Apapun pekerjaannya, syukuri saja. Yang penting halal. Kamu nggak kasihan lihat aku kerja sendiri untuk mencukupi kebutuhan kita sehari-hari? Ini sudah ada yang kasih pekerjaan, malah di tolak. Kamu tidak tahu arti bersyukur, makannya hidup kita begini-begini saja," sungutku. 

Aku beranjak dan berdiri meninggalkan Mas Joko dengan dada yang bergemuruh menahan kesal yang teramat sangat. Bukankah pekerjaan beberes adalah pekerjaan mulia? Mas Joko benar-benar keterlaluan. 

Aku melangkahkan kaki menuju kamar mandi dan membanjiri tubuhku dengan air dingin yang meresap masuk kedalam pori-pori kulitku. Hawa sejuk air mengalir membuat amarah yang tdi memuncak menjadi sedikit lebih baik.
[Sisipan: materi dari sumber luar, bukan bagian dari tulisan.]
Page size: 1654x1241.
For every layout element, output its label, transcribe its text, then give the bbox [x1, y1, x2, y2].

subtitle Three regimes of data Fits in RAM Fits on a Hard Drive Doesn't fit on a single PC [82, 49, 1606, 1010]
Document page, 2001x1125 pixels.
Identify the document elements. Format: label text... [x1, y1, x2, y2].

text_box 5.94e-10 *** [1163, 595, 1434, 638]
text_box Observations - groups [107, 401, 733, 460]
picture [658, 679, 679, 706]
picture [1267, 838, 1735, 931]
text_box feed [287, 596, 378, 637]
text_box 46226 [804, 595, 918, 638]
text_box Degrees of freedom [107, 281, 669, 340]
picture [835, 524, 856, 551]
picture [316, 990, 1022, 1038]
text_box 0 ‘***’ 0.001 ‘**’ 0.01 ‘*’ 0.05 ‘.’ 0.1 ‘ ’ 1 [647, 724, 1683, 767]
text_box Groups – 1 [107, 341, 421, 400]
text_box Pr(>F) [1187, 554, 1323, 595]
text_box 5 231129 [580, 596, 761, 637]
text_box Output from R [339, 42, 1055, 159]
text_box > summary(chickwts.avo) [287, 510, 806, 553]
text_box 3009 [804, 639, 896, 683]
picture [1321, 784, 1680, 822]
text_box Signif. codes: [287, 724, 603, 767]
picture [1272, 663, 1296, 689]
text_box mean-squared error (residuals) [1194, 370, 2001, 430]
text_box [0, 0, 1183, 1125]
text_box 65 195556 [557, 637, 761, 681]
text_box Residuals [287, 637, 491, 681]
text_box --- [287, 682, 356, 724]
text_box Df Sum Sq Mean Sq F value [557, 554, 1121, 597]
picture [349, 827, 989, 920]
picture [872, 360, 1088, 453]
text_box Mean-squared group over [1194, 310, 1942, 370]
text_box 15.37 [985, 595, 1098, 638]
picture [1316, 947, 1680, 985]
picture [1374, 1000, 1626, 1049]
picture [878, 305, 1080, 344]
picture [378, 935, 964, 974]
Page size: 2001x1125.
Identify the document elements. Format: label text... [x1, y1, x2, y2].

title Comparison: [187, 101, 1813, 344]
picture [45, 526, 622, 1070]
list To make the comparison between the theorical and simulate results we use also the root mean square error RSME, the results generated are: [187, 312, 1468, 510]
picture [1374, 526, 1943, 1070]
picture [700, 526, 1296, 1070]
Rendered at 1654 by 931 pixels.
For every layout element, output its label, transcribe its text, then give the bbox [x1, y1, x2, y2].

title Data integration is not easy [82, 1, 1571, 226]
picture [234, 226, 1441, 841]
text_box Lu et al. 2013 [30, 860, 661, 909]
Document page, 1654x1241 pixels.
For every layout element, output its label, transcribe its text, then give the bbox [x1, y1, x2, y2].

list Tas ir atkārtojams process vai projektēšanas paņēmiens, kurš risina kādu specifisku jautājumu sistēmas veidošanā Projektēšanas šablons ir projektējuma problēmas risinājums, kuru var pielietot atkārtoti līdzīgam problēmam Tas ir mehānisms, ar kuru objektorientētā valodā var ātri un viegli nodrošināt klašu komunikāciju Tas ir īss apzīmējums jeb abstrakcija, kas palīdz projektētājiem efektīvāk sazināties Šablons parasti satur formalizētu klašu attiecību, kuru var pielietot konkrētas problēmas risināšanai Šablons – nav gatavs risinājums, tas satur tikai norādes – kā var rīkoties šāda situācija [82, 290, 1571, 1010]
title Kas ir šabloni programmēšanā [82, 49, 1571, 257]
Setelah mandi aku berlalu meninggalkan suamiku yang masih sibuk dengan cerutunya di depan rumah. Aku hendak menjemput Azka di rumah bang Radi. Namun, aku sengaja tak menegur atau berpamitan pada suamiku yang berada di depan halaman rumah. Ia pun tak membuka suaranya saat tahu aku akan pergi.

Benar-benar sangat menjengkelkan suamiku ini. Di samping tidak peka, ia juga sangat minim perhatian. Membuatku kadang merasa sedikit dongkol dan bosan jika bertatapan dengannya terlalu lama.